Psychology Major Strengthens Student STEM Interest with Bridging Wisconsin Program

Psychology Major Jonathan Bryan

Last spring, Psychology major Jonathan Bryan cultured bacteria in petri dishes, demonstrated laser lights and spectrums, and guided an engineering egg drop challenge with middle school students from the Oneida Nation School System. The hope was to get students interested and engaging in STEM subjects.

“Our goal was to engage the students directly with STEM learning,” Bryan says. “We had group activities to connect the students with various STEM subjects, leading to greater interaction with the material and shared science experiences.”

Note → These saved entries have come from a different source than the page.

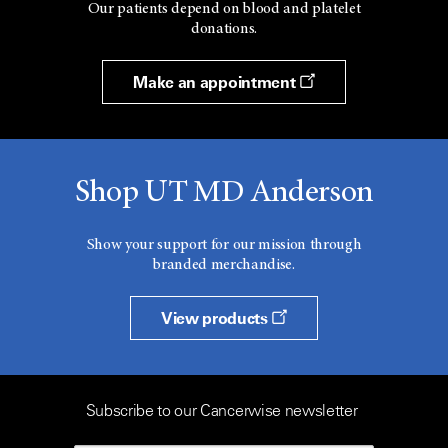
Our patients depend on blood and platelet
donations.
Make an appointment
Shop UT MD Anderson
Show your support for our mission through
branded merchandise.
View products
Subscribe to our Cancerwise newsletter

The STEM activities are part of the Bridging Wisconsin Program, one of seven undergraduate projects awarded a 2022-23 Wisconsin Idea Fellowship. The fellowships provide support and funding, of which a portion is awarded to students as a personal stipend, to semester or year-long projects addressing issues that local or global communities identify. The Bridging Wisconsin Program, which connects the Oneida Nation School System with UW-Madison, aims to promote the inclusion of diverse cultures in STEM.

Bryan, a third-year student also majoring in neurobiology and molecular and cell biology, came across a Morgridge Center email with details about the fellowship. After checking the requirements, he met with fellow undergraduate students Andrew Yang, Chao Xiong, and Mai Chada Vang with whom he co-founded a pre-health student organization, Medical Advocacy and Venture Outreach Cornerstone (MADVOC), and started drafting a project proposal.

With the help of faculty advisors Seth Pollak from the Department of Psychology and Kristen Malecki from the Population Health Sciences program, the team narrowed their focus. The Oneida Nation School System was interested in being involved with the project, and Bryan says the team is greatly appreciative of the staff and students involved.

Over a school week last spring, the team engaged in STEM activities with middle school students and discussed their own education paths and the interests of the students. The team also talked about resources available for students on the UW-Madison campus.

Bryan says his psychology major prepared him for creating the content used during visits to the Oneida Nation School System. He brought incentives for students answering questions and incorporated movement and opportunities for reflection to help students stay engaged.

During their visit, the team received feedback from instructors and the participating middle school students.

“In a sense, my psychology major made me more aware of asking and listening to other’s perspectives than forming my own assumptions,” Bryan says.

This partnership between the Oneida Nation School System and UW-Madison will be continued by the pre-health student organization MADVOC.

“The Wisconsin Idea greatly resonates with all of our team members,” Bryan says. “From this project, we hope to see an eruption of other bridging programs with different regions of the USA and abroad.”

This program is made possible in part by the Wisconsin Idea Fellowship Program from the Morgridge Center for Public Service.